__DIRECTIONS__
Reproduce the listing below line for line, starting with its first line and going on through the line with "#ORDINE DEI COMMERCIALISTI". Stop after that line.

================================

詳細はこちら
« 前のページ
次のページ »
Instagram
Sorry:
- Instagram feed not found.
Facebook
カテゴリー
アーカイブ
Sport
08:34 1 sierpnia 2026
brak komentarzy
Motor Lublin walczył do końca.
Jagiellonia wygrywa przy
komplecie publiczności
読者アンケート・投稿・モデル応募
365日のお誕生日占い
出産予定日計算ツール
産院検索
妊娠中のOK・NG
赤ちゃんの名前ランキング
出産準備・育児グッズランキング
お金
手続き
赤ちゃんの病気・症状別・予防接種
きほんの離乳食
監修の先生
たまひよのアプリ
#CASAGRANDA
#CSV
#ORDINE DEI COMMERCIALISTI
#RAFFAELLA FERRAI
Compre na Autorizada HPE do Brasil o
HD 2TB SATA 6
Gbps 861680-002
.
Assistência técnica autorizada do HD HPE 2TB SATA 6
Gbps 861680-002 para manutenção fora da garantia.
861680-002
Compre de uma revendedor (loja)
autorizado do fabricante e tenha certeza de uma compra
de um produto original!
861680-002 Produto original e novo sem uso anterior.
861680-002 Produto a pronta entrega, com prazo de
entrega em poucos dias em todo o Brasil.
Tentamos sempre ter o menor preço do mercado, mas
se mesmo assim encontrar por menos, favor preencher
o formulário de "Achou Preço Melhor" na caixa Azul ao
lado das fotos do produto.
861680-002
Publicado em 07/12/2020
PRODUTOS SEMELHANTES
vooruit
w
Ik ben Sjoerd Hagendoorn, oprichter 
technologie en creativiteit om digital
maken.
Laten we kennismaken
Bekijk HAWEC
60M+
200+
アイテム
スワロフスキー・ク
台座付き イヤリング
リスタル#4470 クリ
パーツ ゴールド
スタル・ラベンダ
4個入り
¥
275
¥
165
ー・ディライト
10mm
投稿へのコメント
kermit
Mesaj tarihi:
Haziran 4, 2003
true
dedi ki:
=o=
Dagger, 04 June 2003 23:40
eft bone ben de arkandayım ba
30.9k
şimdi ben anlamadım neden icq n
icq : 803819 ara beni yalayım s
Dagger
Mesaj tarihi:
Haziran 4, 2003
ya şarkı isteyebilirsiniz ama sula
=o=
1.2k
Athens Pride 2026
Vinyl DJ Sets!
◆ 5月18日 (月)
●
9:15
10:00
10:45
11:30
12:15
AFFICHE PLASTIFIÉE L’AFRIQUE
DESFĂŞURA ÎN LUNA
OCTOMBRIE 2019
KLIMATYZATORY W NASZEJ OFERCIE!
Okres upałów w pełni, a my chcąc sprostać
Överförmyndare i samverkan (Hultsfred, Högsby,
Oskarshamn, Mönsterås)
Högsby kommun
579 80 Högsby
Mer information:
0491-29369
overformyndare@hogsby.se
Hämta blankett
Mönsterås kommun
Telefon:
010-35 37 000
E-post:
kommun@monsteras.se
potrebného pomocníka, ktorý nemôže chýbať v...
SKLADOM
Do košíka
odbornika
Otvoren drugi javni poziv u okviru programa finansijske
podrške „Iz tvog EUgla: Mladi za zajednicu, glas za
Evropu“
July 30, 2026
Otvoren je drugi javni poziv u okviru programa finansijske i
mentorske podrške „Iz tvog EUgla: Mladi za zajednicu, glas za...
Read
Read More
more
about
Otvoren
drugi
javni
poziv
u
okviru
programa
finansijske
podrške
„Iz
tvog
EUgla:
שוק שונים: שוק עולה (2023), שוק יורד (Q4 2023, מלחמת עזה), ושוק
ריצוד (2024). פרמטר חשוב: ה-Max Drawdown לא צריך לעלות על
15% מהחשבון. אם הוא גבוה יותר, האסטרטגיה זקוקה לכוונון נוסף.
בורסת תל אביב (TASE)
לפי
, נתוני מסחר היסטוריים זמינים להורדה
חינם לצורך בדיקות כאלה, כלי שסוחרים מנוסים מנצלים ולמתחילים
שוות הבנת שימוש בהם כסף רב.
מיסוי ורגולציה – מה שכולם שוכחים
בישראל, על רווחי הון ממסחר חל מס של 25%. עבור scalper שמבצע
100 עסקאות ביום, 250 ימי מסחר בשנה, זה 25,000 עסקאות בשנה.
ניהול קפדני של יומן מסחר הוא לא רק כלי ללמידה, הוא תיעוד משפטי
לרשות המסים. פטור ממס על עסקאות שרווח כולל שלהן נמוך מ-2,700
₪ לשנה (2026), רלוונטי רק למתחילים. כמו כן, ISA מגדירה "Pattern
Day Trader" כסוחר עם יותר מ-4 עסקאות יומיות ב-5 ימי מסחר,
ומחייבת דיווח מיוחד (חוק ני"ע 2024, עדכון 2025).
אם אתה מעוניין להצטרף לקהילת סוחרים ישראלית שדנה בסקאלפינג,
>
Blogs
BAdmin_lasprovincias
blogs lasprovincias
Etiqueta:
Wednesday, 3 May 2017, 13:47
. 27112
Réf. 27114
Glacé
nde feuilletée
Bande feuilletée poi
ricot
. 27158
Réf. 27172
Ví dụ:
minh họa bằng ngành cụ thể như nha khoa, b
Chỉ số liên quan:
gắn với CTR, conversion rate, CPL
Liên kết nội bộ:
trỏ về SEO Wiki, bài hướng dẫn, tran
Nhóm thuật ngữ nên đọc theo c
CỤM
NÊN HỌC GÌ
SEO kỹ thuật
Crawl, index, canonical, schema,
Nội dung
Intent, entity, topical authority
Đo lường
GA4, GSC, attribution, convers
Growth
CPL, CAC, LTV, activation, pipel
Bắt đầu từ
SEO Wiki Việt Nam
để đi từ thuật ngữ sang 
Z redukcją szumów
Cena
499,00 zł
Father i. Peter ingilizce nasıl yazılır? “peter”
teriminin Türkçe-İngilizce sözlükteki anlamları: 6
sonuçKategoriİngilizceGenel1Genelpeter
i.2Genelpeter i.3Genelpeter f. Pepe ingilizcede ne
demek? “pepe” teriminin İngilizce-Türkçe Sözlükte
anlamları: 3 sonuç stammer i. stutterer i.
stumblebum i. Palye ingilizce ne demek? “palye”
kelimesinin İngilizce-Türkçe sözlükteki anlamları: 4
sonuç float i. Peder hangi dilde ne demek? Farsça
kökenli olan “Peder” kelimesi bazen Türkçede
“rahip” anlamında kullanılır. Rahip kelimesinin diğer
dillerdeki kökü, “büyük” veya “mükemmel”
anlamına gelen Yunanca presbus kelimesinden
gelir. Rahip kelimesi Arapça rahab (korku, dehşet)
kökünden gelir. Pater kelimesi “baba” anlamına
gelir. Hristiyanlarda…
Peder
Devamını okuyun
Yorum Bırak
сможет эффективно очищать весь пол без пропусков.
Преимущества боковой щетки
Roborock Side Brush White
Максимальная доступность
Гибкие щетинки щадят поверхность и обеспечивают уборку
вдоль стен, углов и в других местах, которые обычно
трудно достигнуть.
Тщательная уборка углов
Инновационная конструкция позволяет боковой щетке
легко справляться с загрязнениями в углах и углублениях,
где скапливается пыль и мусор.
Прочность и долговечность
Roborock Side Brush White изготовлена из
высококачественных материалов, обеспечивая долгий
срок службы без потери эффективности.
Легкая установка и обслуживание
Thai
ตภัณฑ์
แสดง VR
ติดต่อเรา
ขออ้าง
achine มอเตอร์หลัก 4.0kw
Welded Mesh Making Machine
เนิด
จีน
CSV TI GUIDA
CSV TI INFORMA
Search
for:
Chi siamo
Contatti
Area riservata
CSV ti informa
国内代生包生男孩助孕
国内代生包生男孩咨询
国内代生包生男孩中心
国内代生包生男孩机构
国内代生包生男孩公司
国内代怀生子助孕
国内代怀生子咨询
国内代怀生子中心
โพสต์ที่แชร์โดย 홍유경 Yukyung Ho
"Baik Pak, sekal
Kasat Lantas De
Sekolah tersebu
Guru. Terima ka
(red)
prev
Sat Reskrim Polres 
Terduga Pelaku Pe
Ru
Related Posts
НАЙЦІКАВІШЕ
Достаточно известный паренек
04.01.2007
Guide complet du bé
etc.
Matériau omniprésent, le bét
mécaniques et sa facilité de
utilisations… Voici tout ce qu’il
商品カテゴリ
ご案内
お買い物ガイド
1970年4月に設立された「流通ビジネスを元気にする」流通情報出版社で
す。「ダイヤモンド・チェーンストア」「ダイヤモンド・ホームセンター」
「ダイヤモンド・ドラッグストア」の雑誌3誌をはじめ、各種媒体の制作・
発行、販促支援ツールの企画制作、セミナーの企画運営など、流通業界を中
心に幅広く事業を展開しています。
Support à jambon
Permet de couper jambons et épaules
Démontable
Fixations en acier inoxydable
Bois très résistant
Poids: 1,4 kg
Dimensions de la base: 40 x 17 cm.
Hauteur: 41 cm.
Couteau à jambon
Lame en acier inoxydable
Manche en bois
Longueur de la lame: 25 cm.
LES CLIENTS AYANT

================================

__YOUR SOLUTION__
詳細はこちら
« 前のページ
次のページ »
Instagram
Sorry:
- Instagram feed not found.
Facebook
カテゴリー
アーカイブ
Sport
08:34 1 sierpnia 2026
brak komentarzy
Motor Lublin walczył do końca.
Jagiellonia wygrywa przy
komplecie publiczności
読者アンケート・投稿・モデル応募
365日のお誕生日占い
出産予定日計算ツール
産院検索
妊娠中のOK・NG
赤ちゃんの名前ランキング
出産準備・育児グッズランキング
お金
手続き
赤ちゃんの病気・症状別・予防接種
きほんの離乳食
監修の先生
たまひよのアプリ
#CASAGRANDA
#CSV
#ORDINE DEI COMMERCIALISTI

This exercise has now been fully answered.